Sasha Ferré’s practice investigates the deeply entangled nature of the living world. Her paintings on unstretched canvases come from a process-focused view of the living world, informed by her interest in ecology, the philosophy of biology and, especially, its ontological process. The artist's interest in ecology comes from a particular understanding of the world as a web and its infinite interconnections. Ferré’s belief is that humanity and nature are not separate entities but, instead, constitute the same living substance; a principle that’s at the core of her research. Her paintings are created on what she considers to be a terrestrial biome - the floor of her studio.

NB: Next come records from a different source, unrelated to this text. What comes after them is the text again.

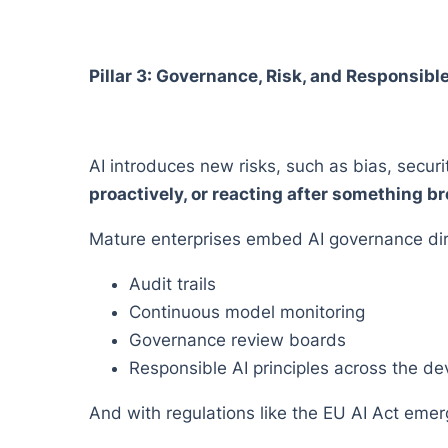
Pillar 3: Governance, Risk, and Responsibl
AI introduces new risks, such as bias, securi
proactively, or reacting after something b
Mature enterprises embed AI governance dire
Audit trails
Continuous model monitoring
Governance review boards
Responsible AI principles across the de
And with regulations like the EU AI Act emergi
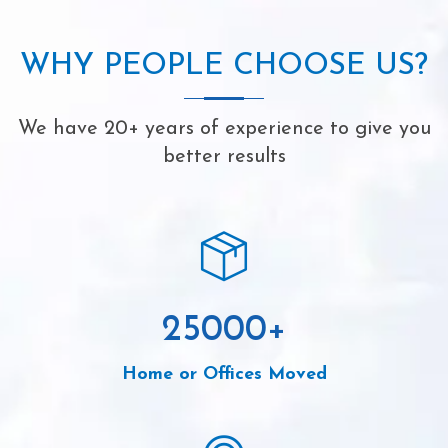
WHY PEOPLE CHOOSE US?
We have 20+ years of experience to give you
better results
25000
+
Home or Offices Moved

Ferré’s work appears as a constant infiltration of absolute exteriority into the inside whereby the process or system opens itself up to the outside and that which is not instantly graspable. The outcome seems to be focused on abstraction, but is just permeated by noise whereby “all that is not information, not redundancy, not form and not restraints - is noise, the only possible source of new patterns” (Negarestani, 2008).
The process is one of a complex cyclical nature; an intricate power game between noise and order. It has a linearity that cannot be reversed. It exposes concepts and casts the viewer outside the edges of the painting, similar to the vegetation growing on the ruins of nuclear disasters. We are not left with a representation of the natural world, but with an action in the world and by the world itself.
Maria Valeria Biondo
Sasha Ferré is a visual artist working and living between London and Paris. She has exhibited in the US and Europe and is the recipient of the Hine Painting Prize in 2020. Recently she was featured in the New American Painting Pacific Coast edition, and was selected for exhibitions in London at Saatchi Gallery, Fold Gallery and Josh Lilley Gallery. She holds an MA in Painting from the Royal College of Art (London).